Se ha analizado y denunciado a menudo cómo las redes sociales han añadido presión estética y conductual a los adolescentes, guiados por algoritmos nocivos y anuncios insistentes que hacen creer en ideales imposibles. Pero la tiranía de estos mensajes no es exclusiva de esa generación. En Instagram, al menos, los hay para todas las edades. Cada pocos segundos llegan imágenes, consejos y productos que conectan con preocupaciones, ocupaciones y conversaciones habituales de mujeres de bastante más edad. Primero llegaron los anuncios de unas fundas de almohada de seda. “Mi dermatólogo me hizo comprar esto”, dice un letrero pegado a la cara de una señora. Evitan la aparición de arrugas e imperfecciones de la piel y cuidan el pelo dándole un aspecto más brillante. Después empezaron los anuncios de todo tipo de semillas y bayas. “Ya no estoy hinchada”, dice un letrero mientras aparece la imagen de unas manos femeninas intentando abrocharse los pantalones. También aparece un producto para eliminar los callos, unas cápsulas que prometen ser un “metabolismo killer” y unos polvos de “matcha collagen” para fortalecer no sé qué y con otras propiedades milagrosas. Día sí día también hay un bombardeo de anuncios de cursillos online de pilates dirigidos a madres que no pueden salir de casa porque tiene que cuidar a sus hijos.

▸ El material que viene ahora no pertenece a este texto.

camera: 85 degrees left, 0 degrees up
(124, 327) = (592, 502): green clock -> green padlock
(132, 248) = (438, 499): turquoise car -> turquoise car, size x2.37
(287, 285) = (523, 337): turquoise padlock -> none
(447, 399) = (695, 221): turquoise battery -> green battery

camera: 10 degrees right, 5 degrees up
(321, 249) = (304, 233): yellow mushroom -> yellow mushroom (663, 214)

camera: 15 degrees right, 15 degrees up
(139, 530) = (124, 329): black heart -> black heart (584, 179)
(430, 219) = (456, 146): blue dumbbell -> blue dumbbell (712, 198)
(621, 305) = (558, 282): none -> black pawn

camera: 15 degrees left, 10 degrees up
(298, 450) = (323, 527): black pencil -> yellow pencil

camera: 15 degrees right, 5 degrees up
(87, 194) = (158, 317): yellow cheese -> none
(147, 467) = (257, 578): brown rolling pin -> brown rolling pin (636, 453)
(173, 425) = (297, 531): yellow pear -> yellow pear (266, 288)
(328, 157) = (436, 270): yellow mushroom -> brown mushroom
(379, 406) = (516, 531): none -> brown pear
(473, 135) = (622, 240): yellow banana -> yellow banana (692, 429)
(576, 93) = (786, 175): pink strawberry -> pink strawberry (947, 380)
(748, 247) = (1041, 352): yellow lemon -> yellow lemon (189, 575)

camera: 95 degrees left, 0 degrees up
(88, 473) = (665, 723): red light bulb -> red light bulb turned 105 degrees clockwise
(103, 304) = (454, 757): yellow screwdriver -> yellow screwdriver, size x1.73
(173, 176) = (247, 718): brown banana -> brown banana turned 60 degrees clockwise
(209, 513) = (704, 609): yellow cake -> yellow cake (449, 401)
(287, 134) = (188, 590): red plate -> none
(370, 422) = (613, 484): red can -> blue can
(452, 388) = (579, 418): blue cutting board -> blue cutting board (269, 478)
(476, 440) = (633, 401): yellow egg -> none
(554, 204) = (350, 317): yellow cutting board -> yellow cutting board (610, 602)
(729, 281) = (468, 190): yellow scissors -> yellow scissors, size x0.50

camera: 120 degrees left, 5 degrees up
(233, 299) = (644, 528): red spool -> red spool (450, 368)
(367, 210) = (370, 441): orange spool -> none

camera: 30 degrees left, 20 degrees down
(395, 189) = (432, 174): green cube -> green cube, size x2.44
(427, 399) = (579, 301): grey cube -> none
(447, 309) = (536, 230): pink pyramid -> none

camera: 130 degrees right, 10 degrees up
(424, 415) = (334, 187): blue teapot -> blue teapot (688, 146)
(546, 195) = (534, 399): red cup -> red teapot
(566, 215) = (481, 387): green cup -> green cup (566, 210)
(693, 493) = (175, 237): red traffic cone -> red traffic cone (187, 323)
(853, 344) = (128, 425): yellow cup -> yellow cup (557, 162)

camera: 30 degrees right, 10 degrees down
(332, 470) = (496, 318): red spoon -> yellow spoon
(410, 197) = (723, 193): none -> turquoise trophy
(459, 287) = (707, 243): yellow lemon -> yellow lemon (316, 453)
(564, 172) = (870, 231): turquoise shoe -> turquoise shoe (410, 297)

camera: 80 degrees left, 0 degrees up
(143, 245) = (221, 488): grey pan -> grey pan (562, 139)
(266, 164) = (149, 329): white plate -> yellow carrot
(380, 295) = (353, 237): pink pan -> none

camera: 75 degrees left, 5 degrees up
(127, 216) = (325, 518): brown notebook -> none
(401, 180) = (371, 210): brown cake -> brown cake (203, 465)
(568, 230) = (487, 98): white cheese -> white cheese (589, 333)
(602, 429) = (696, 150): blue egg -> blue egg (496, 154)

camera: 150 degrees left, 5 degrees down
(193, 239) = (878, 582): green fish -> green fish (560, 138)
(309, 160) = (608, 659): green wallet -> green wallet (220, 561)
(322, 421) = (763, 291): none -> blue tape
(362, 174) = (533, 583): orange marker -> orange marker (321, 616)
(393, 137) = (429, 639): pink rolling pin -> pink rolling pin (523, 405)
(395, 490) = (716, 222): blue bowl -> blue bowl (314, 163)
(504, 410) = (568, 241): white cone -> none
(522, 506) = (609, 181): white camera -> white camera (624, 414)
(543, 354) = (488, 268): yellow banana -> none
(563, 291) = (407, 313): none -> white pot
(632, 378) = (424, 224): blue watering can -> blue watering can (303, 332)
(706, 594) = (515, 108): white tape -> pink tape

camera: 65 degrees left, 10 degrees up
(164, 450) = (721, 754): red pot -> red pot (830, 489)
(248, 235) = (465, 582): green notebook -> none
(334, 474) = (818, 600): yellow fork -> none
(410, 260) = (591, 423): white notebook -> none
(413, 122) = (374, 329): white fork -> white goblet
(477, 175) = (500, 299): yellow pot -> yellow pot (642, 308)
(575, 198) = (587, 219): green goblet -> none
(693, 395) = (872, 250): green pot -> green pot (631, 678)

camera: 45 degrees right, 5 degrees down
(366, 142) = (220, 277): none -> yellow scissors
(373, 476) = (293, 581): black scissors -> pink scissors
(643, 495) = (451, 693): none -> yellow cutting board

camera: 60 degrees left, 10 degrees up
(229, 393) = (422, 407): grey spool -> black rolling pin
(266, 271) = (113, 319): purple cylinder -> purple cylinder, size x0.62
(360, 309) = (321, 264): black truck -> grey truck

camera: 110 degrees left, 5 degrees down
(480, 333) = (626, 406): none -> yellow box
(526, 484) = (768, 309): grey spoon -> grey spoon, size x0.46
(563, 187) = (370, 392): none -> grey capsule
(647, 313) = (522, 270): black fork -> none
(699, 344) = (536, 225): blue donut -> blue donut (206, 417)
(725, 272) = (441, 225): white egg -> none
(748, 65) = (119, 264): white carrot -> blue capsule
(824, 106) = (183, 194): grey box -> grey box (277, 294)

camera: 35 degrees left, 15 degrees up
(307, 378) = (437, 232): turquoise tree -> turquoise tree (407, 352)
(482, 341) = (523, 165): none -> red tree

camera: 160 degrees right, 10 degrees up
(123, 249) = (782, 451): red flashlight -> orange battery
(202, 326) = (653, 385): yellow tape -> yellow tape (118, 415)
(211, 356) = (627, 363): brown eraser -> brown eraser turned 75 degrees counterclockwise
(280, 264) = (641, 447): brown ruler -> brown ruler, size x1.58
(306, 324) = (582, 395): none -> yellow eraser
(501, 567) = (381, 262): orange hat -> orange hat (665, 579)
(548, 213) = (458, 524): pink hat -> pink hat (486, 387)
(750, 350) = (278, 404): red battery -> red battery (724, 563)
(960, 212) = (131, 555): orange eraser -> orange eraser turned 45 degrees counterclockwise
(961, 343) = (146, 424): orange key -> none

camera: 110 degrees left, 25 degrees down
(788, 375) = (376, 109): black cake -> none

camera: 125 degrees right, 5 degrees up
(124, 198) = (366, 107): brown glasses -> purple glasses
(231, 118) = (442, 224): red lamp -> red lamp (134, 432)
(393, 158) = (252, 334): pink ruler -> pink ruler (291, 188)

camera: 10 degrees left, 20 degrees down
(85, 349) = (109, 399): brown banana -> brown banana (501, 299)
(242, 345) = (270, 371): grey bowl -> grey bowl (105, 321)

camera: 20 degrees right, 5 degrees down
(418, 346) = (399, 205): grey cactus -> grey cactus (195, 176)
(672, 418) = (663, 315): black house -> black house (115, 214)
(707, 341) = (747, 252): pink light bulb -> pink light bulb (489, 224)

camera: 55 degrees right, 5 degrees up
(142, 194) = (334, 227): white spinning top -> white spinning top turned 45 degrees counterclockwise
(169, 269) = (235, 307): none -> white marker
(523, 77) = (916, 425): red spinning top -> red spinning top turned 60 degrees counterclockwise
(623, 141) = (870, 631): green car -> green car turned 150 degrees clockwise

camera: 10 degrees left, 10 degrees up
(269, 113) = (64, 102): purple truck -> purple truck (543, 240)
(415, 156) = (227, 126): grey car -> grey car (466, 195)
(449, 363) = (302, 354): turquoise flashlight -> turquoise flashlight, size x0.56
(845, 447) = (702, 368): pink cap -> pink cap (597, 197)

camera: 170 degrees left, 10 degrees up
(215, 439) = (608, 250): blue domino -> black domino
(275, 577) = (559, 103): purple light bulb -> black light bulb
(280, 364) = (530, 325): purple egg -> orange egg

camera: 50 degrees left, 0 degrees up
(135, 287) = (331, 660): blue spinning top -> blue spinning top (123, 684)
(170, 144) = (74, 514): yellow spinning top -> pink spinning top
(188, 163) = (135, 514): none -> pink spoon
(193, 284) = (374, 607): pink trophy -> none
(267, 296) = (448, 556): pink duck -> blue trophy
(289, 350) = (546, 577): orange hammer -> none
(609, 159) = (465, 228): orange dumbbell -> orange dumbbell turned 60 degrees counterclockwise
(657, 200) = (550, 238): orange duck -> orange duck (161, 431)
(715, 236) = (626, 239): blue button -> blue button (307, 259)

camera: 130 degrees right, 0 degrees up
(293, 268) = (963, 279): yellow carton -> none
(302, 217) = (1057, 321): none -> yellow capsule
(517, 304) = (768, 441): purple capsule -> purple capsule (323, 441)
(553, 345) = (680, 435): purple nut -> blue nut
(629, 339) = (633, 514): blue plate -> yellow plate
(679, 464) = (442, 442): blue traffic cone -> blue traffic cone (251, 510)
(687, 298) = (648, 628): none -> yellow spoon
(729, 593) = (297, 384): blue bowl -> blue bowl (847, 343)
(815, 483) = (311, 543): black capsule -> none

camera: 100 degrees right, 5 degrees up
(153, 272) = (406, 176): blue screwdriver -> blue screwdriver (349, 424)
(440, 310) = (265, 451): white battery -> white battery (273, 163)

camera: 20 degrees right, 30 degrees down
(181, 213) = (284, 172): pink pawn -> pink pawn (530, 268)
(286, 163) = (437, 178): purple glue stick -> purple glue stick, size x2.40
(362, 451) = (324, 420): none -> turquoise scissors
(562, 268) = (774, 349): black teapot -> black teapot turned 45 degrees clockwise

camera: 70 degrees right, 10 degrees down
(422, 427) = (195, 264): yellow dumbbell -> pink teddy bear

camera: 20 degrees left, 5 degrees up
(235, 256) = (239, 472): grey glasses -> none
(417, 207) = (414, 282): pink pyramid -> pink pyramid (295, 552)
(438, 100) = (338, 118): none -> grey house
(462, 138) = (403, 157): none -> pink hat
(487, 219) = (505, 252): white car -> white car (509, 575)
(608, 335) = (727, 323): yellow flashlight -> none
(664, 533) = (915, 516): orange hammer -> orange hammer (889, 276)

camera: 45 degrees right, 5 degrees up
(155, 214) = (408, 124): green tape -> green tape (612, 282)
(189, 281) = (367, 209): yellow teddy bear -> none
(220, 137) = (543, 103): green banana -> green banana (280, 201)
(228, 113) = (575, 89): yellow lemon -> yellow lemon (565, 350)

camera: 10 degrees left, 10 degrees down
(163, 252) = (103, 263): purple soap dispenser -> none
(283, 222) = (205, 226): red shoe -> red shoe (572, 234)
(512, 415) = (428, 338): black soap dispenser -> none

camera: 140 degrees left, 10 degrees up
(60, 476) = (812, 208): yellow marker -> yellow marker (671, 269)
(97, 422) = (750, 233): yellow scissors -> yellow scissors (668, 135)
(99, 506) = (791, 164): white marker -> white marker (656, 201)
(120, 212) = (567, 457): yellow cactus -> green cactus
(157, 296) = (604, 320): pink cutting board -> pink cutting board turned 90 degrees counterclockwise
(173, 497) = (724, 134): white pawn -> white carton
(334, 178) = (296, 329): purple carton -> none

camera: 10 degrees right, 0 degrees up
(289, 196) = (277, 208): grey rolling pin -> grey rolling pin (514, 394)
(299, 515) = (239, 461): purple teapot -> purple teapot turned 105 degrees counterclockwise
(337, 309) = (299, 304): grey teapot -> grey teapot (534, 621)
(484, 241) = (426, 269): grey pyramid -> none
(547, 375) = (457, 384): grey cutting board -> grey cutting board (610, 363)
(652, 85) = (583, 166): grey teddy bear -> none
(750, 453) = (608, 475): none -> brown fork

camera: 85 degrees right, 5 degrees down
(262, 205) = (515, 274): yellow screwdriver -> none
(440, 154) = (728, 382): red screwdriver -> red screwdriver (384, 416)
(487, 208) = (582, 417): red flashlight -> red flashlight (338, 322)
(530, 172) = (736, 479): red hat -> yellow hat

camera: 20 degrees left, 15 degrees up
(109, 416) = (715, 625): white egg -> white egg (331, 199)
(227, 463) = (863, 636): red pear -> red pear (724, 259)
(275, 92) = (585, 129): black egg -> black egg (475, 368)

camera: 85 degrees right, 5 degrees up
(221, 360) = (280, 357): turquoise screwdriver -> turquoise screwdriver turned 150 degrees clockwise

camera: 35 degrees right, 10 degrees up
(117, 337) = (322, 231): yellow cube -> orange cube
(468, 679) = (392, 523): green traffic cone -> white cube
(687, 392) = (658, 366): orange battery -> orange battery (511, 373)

Parece que mi móvil todavía no ha descubierto que mi hija está a punto de alcanzar la mayoría de edad. Me aparecen decenas de mujeres en su casa, despatarradas contra la pared, haciendo unos ejercicios endemoniados mientras los niños juegan a su lado. Sorprendentemente, los algoritmos detectan que quizás no tengo el problema de los niños y que el pilates que necesito es el de señoras con sobrepeso. Entonces, todas las mujeres que se despatarran contra la pared a sudar la gota gorda ganan en dimensiones físicas. Y de ahí que después me anuncien una web sobre un personal shopper que me elegirá ropa especial para mujeres gorditas que también quieren vestirse modernitas. Luego publicitan aplicaciones para andar. El anuncio dibuja una silueta femenina obesa. Una tonalidad roja marca las zonas de excesos en el vientre y las piernas hasta que la figura camina y adelgaza. A continuación llegan los anuncios de cremas para la celulitis: “¿Quieres volver a enamorarte de tu cuerpo?” La gran novedad llega con el ofrecimiento de una alternativa a la cirugía plástica. Una especie de esparadrapos de plástico diminutos que realzan los párpados caídos. El titular de un artículo de un medio que no sigo me explica que las inyecciones de bótox en el músculo trapecio harán que mi cuello parezca más delgado y tendré una apariencia más joven.
También me anuncian un widget tecnológico extraño, con forma de piedra de río, que emite unos sonidos relajantes ideales para dormir y meditar. Y Elle Macpherson, radiante y en bañador, me anuncia un superelixir: "Es mi secreto para sentirme y parecer siempre joven". Todo ello se remata con los consejos de modelos veteranas simpatiquísimas que ahora, en su madurez turgente y sin michelines, te exhiben lo flexibles que son haciendo posturas imposibles de yoga en sus gimnasios domésticos de lujo, te aconsejan recetas que no tienes tiempo de preparar y te dan trucos de belleza que, francamente, ellas no creo que necesiten. Hace treinta años crecimos con el espejo imposible de las top models. Ahora envejecemos con el espejo irreal de una madurez que te obliga a unas rutinas vitales propias de una disciplina militar. Obviamente, la experiencia te hace relativizar esa lata. Pero no por eso deja de ser agresiva, ofensiva y opresora. No sé si podremos volver a enamorarnos de nuestros cuerpos con toda esta mierda, pero lo cierto es que te obligan a pensar demasiado en ello.